Look for "cm (118 inch" in the records below, then copy that line and every line after it, exactly and with nothing added.

Data records.
++++++++++++++++++++
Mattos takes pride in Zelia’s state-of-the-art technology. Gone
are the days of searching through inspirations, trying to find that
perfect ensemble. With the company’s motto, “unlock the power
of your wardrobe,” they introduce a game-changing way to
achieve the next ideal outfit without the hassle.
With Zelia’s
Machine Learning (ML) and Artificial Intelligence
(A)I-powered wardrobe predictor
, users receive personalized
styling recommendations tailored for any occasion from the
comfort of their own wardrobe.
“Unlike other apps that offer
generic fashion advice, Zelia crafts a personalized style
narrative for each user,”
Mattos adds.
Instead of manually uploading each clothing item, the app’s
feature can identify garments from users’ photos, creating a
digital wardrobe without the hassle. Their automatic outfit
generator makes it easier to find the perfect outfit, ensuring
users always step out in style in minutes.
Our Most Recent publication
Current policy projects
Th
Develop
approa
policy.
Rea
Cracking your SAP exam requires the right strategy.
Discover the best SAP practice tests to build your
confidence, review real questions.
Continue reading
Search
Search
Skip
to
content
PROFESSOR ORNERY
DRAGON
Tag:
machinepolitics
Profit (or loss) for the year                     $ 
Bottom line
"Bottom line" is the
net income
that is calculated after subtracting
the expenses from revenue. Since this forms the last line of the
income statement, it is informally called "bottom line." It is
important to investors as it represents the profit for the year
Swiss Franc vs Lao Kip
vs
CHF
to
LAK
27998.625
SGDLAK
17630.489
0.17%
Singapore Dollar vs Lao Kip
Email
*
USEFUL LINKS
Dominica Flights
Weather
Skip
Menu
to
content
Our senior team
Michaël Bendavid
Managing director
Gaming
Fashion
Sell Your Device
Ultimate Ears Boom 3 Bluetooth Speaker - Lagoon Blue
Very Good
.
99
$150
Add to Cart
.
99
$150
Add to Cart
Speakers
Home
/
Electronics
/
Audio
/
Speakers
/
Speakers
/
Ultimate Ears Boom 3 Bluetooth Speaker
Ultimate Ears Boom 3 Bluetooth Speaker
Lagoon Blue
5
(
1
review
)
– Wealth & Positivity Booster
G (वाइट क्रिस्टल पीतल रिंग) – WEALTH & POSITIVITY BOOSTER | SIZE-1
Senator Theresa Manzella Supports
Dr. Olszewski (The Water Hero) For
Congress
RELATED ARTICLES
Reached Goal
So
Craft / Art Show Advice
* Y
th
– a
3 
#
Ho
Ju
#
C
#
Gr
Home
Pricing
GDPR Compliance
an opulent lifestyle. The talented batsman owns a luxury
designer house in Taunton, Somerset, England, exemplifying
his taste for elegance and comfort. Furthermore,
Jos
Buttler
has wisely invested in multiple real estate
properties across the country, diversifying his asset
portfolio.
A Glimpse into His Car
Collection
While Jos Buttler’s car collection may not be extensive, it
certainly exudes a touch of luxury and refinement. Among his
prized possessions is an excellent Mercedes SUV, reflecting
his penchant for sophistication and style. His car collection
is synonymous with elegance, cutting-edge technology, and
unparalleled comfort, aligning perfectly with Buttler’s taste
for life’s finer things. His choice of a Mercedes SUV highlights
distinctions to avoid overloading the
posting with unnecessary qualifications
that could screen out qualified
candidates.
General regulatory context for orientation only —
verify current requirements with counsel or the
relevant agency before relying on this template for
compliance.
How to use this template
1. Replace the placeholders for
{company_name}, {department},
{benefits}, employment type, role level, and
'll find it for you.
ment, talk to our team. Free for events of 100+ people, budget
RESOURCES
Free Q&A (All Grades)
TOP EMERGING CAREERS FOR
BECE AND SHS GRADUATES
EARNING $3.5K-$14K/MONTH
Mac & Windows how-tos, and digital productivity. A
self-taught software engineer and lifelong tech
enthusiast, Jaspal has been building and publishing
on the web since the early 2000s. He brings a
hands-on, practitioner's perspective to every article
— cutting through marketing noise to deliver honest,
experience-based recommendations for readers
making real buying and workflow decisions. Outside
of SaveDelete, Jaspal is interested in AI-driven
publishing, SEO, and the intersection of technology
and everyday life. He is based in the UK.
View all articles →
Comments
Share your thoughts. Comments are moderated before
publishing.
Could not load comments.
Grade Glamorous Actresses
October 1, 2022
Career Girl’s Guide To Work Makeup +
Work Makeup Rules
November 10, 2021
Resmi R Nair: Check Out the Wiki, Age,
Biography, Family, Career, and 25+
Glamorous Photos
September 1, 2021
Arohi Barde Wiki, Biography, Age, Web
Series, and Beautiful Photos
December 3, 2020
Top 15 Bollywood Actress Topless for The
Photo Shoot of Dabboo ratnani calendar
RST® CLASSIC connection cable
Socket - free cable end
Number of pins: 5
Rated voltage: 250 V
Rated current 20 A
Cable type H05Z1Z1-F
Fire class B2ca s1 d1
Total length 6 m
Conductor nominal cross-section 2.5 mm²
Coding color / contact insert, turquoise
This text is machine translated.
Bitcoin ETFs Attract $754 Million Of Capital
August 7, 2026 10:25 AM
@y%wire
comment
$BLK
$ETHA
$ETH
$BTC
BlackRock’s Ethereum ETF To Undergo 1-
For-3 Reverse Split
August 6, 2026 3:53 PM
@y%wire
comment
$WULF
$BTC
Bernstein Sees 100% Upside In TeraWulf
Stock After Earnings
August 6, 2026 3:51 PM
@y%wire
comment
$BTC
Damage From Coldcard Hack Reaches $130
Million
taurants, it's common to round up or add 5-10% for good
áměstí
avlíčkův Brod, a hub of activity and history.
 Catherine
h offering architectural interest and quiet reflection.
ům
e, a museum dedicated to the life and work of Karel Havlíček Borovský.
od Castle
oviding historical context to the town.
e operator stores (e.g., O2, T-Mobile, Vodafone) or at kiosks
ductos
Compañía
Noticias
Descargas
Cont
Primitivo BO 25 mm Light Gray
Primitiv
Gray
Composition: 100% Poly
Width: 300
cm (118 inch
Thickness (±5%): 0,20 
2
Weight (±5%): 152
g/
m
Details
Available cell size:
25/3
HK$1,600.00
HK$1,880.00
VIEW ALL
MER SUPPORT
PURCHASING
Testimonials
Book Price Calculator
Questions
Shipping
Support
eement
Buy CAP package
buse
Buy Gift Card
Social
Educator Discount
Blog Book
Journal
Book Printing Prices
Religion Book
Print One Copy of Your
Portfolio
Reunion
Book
++++++++++++++++++++
Reply to the task.
cm (118 inch
Thickness (±5%): 0,20 
2
Weight (±5%): 152
g/
m
Details
Available cell size:
25/3
HK$1,600.00
HK$1,880.00
VIEW ALL
MER SUPPORT
PURCHASING
Testimonials
Book Price Calculator
Questions
Shipping
Support
eement
Buy CAP package
buse
Buy Gift Card
Social
Educator Discount
Blog Book
Journal
Book Printing Prices
Religion Book
Print One Copy of Your
Portfolio
Reunion
Book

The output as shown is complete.